---------- READING PASSAGE

# Movie of the 90's- Round 1; Category 8



## masamune1 (Apr 15, 2010)

The 4 films with the most votes pass through to the next round. Choose as many films as you like. Polls stay open for 2 days.

Vote Away.


----------



## Ennoea (Apr 15, 2010)

Okay who voted for Enemy of the State? Get your ass out here now


----------



## masamune1 (Apr 15, 2010)

It's my tournament and I'll vote for what I like.


----------



## Chee (Apr 15, 2010)

I voted for Austin Powers instead of Goldeneye.


----------



## Emperor Joker (Apr 15, 2010)

Hmm Goldeneye, Apollo or Powers...hmm I think i'll go with Apollo 13


----------



## Narcissus (Apr 15, 2010)

GoldenEye.


----------



## Rukia (Apr 16, 2010)

Fargo is the only above average movie on this list.


----------



## ez (Apr 16, 2010)

Last of the Mohicans

ahaha i'm surprised people remember this! voting for it since it's a childhood fave.


----------



## The World (Apr 16, 2010)

Either Last of the Mohicans or Goldeneye were my fave.

Gotta love Daniel Day Lewis when he didn't look so crazy.


----------



## Odoriko (Apr 16, 2010)

Austin Powers! Hands down.


----------



## CrazyMoronX (Apr 16, 2010)

Ennoea said:


> Okay who voted for Enemy of the State? Get your ass out here now


 I voed it. Fargo is overrated.


----------



## Hyouma (Apr 16, 2010)

These are B-movies for me.


----------



## Jessica (Apr 16, 2010)

Austin Powers!! It was one of the funniest movies of the 90s.


----------



## The World (Apr 16, 2010)

Hyouma said:


> These are B-movies for me.



Goldeneye/Apollo 13/Last of the Mohicans/Fargo are B-movies? What are you the Orson Welles of our time?


----------



## Hyouma (Apr 17, 2010)

The World said:


> Goldeneye/Apollo 13/Last of the Mohicans/Fargo are B-movies? What are you the Orson Welles of our time?



No I just think they're not that good compared to the other movies contesting in the polls. It's my opinion and I do what I want with it.

--------------------

== BRIEF 1 ==
Copy the rows listing clock-time changes line for line, omitting the picture lines.
The forum thread above and the rows that follow are unrelated.

---------- THE INPUT

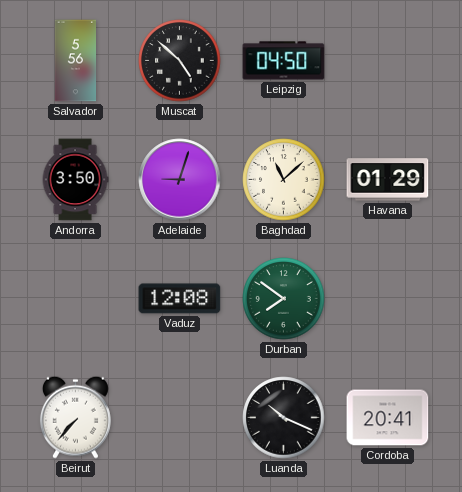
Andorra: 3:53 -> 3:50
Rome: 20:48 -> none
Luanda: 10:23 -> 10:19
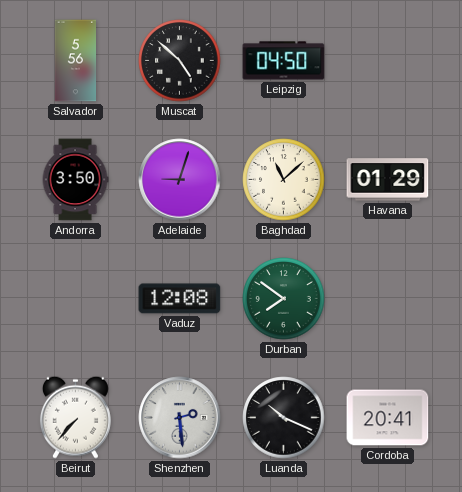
Shenzhen: none -> 2:29
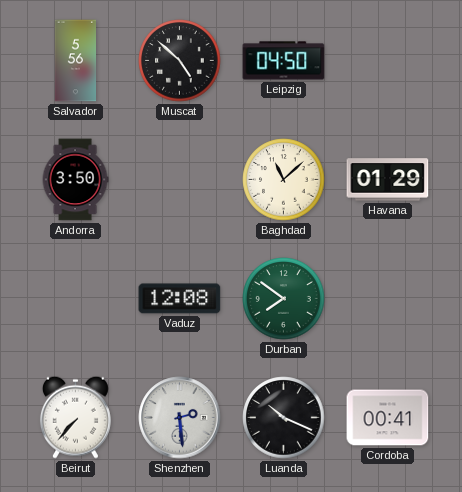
Adelaide: 9:03 -> none
Cordoba: 20:41 -> 00:41
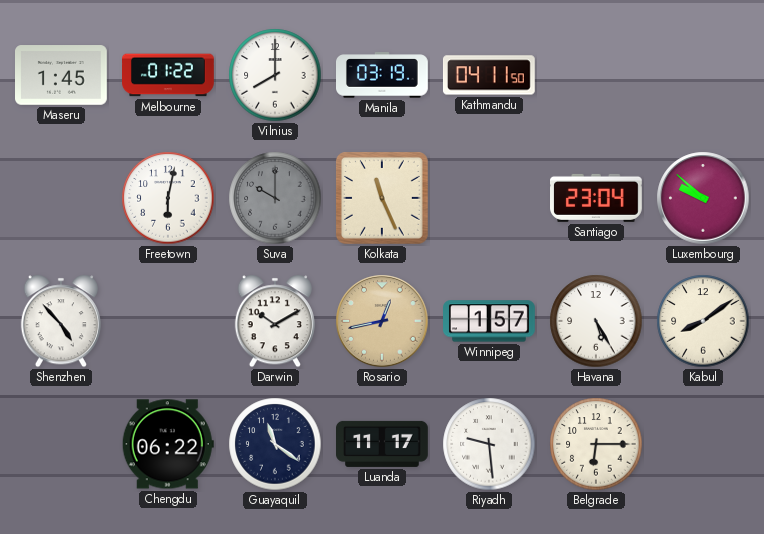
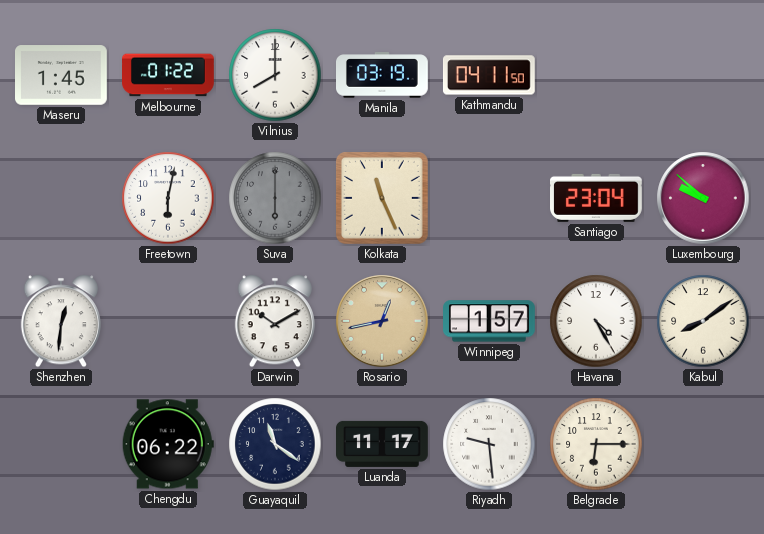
Suva: 10:00 -> 6:00
Shenzhen: 4:53 -> 12:31
Havana: 5:25 -> 4:25
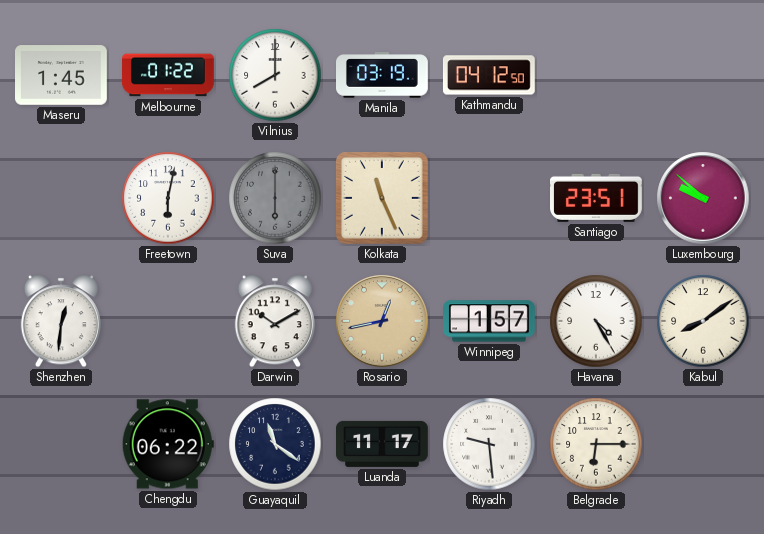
Kathmandu: 04:11 -> 04:12
Santiago: 23:04 -> 23:51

--------------------

== BRIEF 2 ==
According to the movie poll thread, how many films advance to the next round?

== WRITTEN SOLUTION 1 ==
Andorra: 3:53 -> 3:50
Rome: 20:48 -> none
Luanda: 10:23 -> 10:19
Shenzhen: none -> 2:29
Adelaide: 9:03 -> none
Cordoba: 20:41 -> 00:41
Suva: 10:00 -> 6:00
Shenzhen: 4:53 -> 12:31
Havana: 5:25 -> 4:25
Kathmandu: 04:11 -> 04:12
Santiago: 23:04 -> 23:51

== WRITTEN SOLUTION 2 ==
The four films with the most votes.